Records for the task:
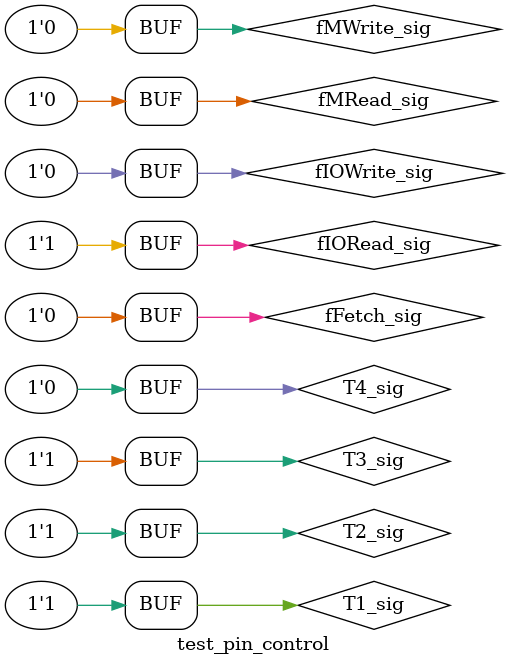
<source format=sv>
`timescale 100 ns/ 100 ns

module test_pin_control;

// ----------------- CONTROL ----------------
logic fFetch_sig=0;
logic fMRead_sig=0;
logic fMWrite_sig=0;
logic fIORead_sig=0;
logic fIOWrite_sig=0;
logic T1_sig=0;
logic T2_sig=0;
logic T3_sig=0;
logic T4_sig=0;

// ----------------- STATES ----------------
wire bus_ab_pin_we_sig;
wire bus_db_pin_oe_sig;
wire bus_db_pin_re_sig;

// ----------------- TEST -------------------
initial begin
    // Initial condition
    #1  assert(bus_ab_pin_we_sig==0 && bus_db_pin_oe_sig==0 && bus_db_pin_re_sig==0);

        // Activate formula for each signal
        fFetch_sig = 1;
        T1_sig = 1;
    #1  assert(bus_ab_pin_we_sig==1 && bus_db_pin_oe_sig==0 && bus_db_pin_re_sig==0);
        T1_sig = 0;
        T3_sig = 1;
    #1  assert(bus_ab_pin_we_sig==1 && bus_db_pin_oe_sig==0 && bus_db_pin_re_sig==0);
        fFetch_sig = 0;
        T1_sig = 0;
        T3_sig = 0;
    #1  assert(bus_ab_pin_we_sig==0 && bus_db_pin_oe_sig==0 && bus_db_pin_re_sig==0);
        // Read phase
        fMRead_sig = 1;
    #1  assert(bus_ab_pin_we_sig==0 && bus_db_pin_oe_sig==0 && bus_db_pin_re_sig==0);
        T1_sig = 1;
    #1  assert(bus_ab_pin_we_sig==1 && bus_db_pin_oe_sig==0 && bus_db_pin_re_sig==0);
        // Write phase
        fMRead_sig = 0;
        fMWrite_sig = 1;
        fIORead_sig = 0;
        fIOWrite_sig = 0;
    #1  assert(bus_ab_pin_we_sig==1 && bus_db_pin_oe_sig==0 && bus_db_pin_re_sig==0);
        // IO Read phase
        fMRead_sig = 0;
        fMWrite_sig = 0;
        fIORead_sig = 1;
        fIOWrite_sig = 0;
    #1  assert(bus_ab_pin_we_sig==1 && bus_db_pin_oe_sig==0 && bus_db_pin_re_sig==0);
        // IO Write phase
        fMRead_sig = 0;
        fMWrite_sig = 0;
        fIORead_sig = 0;
        fIOWrite_sig = 1;
    #1  assert(bus_ab_pin_we_sig==1 && bus_db_pin_oe_sig==0 && bus_db_pin_re_sig==0);
        fIOWrite_sig = 0;
    #1  assert(bus_ab_pin_we_sig==0 && bus_db_pin_oe_sig==0 && bus_db_pin_re_sig==0);

        // Test bus pin control
        T2_sig = 1;
        fMWrite_sig = 1;
    #1  assert(bus_ab_pin_we_sig==1 && bus_db_pin_oe_sig==1 && bus_db_pin_re_sig==0);
        fMWrite_sig = 0;
        fIORead_sig = 1;
    #1  assert(bus_ab_pin_we_sig==1 && bus_db_pin_oe_sig==0 && bus_db_pin_re_sig==0);
        T3_sig = 1;
    #1  assert(bus_ab_pin_we_sig==1 && bus_db_pin_oe_sig==0 && bus_db_pin_re_sig==1);

    #1  $display("End of test");
end

//--------------------------------------------------------------
// Instantiate pin control
//--------------------------------------------------------------

pin_control pin_control_inst
(
    .fFetch(fFetch_sig) ,               // input  fFetch_sig
    .fMRead(fMRead_sig) ,               // input  fMRead_sig
    .fMWrite(fMWrite_sig) ,             // input  fMWrite_sig
    .fIORead(fIORead_sig) ,             // input  fIORead_sig
    .fIOWrite(fIOWrite_sig) ,           // input  fIOWrite_sig
    .T1(T1_sig) ,                       // input  T1_sig
    .T2(T2_sig) ,                       // input  T2_sig
    .T3(T3_sig) ,                       // input  T3_sig
    .T4(T4_sig) ,                       // input  T4_sig
    .bus_ab_pin_we(bus_ab_pin_we_sig) , // output  bus_ab_pin_we_sig
    .bus_db_pin_oe(bus_db_pin_oe_sig) , // output  bus_db_pin_oe_sig
    .bus_db_pin_re(bus_db_pin_re_sig)   // output  bus_db_pin_re_sig
);

endmodule

</source>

Your goal: Scan the material above for the string "phase", and copy every line where it is found.

Written answer:
        // Read phase
        // Write phase
        // IO Read phase
        // IO Write phase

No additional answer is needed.